> [Dataset]:
————

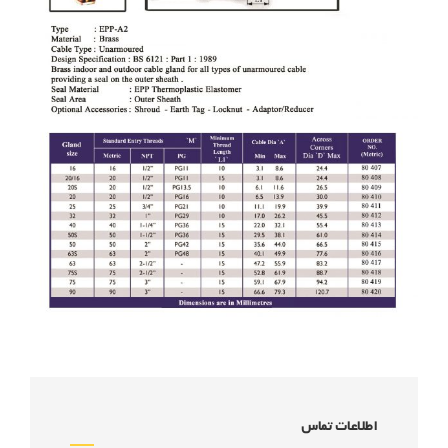
اطلاعات تماس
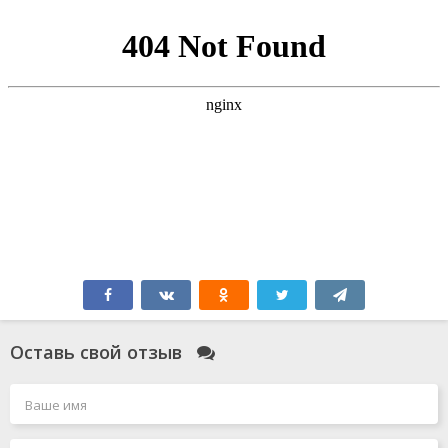
Оставь свой отзыв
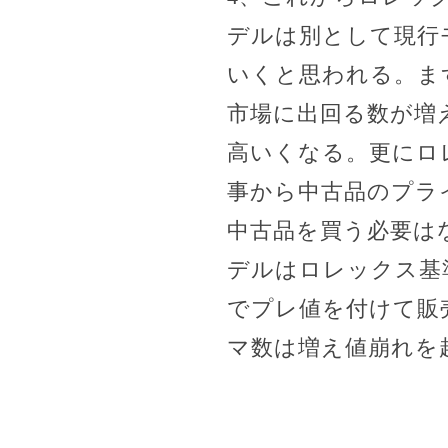
デルは別として現行
いくと思われる。ま
市場に出回る数が増
高いくなる。更にロ
事から中古品のプラ
中古品を買う必要は
デルはロレックス基
でプレ値を付けて販
マ数は増え値崩れを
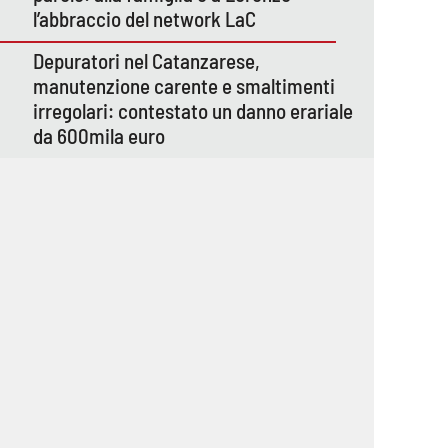
l’abbraccio del network LaC
Depuratori nel Catanzarese,
manutenzione carente e smaltimenti
irregolari: contestato un danno erariale
da 600mila euro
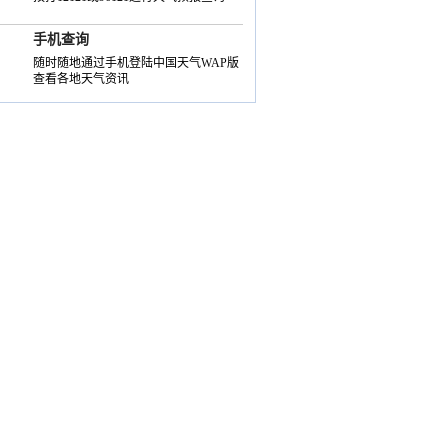
手机查询
随时随地通过手机登陆中国天气WAP版
查看各地天气资讯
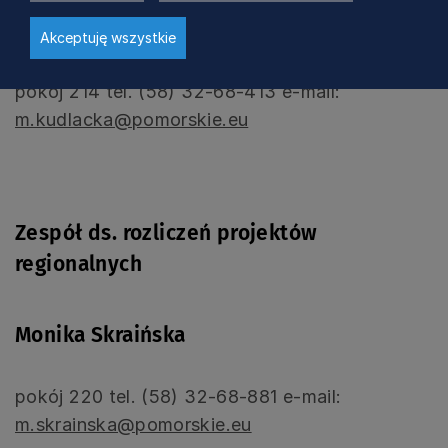
Marta Kudłacka
Akceptuję wszystkie
pokój 214 tel. (58) 32-68-413 e-mail:
m.kudlacka@pomorskie.eu
Zespół ds. rozliczeń projektów
regionalnych
Monika Skraińska
pokój 220 tel. (58) 32-68-881 e-mail:
m.skrainska@pomorskie.eu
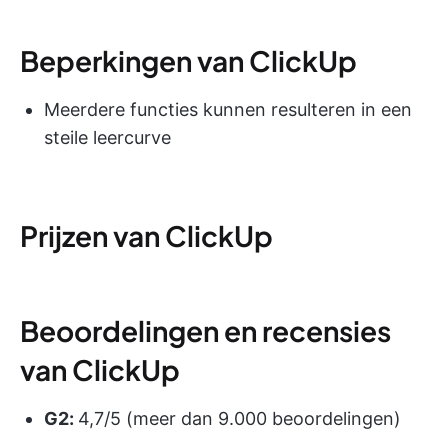
Beperkingen van ClickUp
Meerdere functies kunnen resulteren in een
steile leercurve
Prijzen van ClickUp
Beoordelingen en recensies
van ClickUp
G2:
4,7/5 (meer dan 9.000 beoordelingen)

————

> [About this task]: Copy every line of text in the material above exactly as it appears, and leave out the bracketed picture markers.

> [Completed exercise]:
اطلاعات تماس
Оставь свой отзыв
デルは別として現行
いくと思われる。ま
市場に出回る数が増
高いくなる。更にロ
事から中古品のプラ
中古品を買う必要は
デルはロレックス基
でプレ値を付けて販
マ数は増え値崩れを
l’abbraccio del network LaC
Depuratori nel Catanzarese,
manutenzione carente e smaltimenti
irregolari: contestato un danno erariale
da 600mila euro
手机查询
随时随地通过手机登陆中国天气WAP版
查看各地天气资讯
Marta Kudłacka
Akceptuję wszystkie
pokój 214 tel. (58) 32-68-413 e-mail:
m.kudlacka@pomorskie.eu
Zespół ds. rozliczeń projektów
regionalnych
Monika Skraińska
pokój 220 tel. (58) 32-68-881 e-mail:
m.skrainska@pomorskie.eu
Beperkingen van ClickUp
Meerdere functies kunnen resulteren in een
steile leercurve
Prijzen van ClickUp
Beoordelingen en recensies
van ClickUp
G2:
4,7/5 (meer dan 9.000 beoordelingen)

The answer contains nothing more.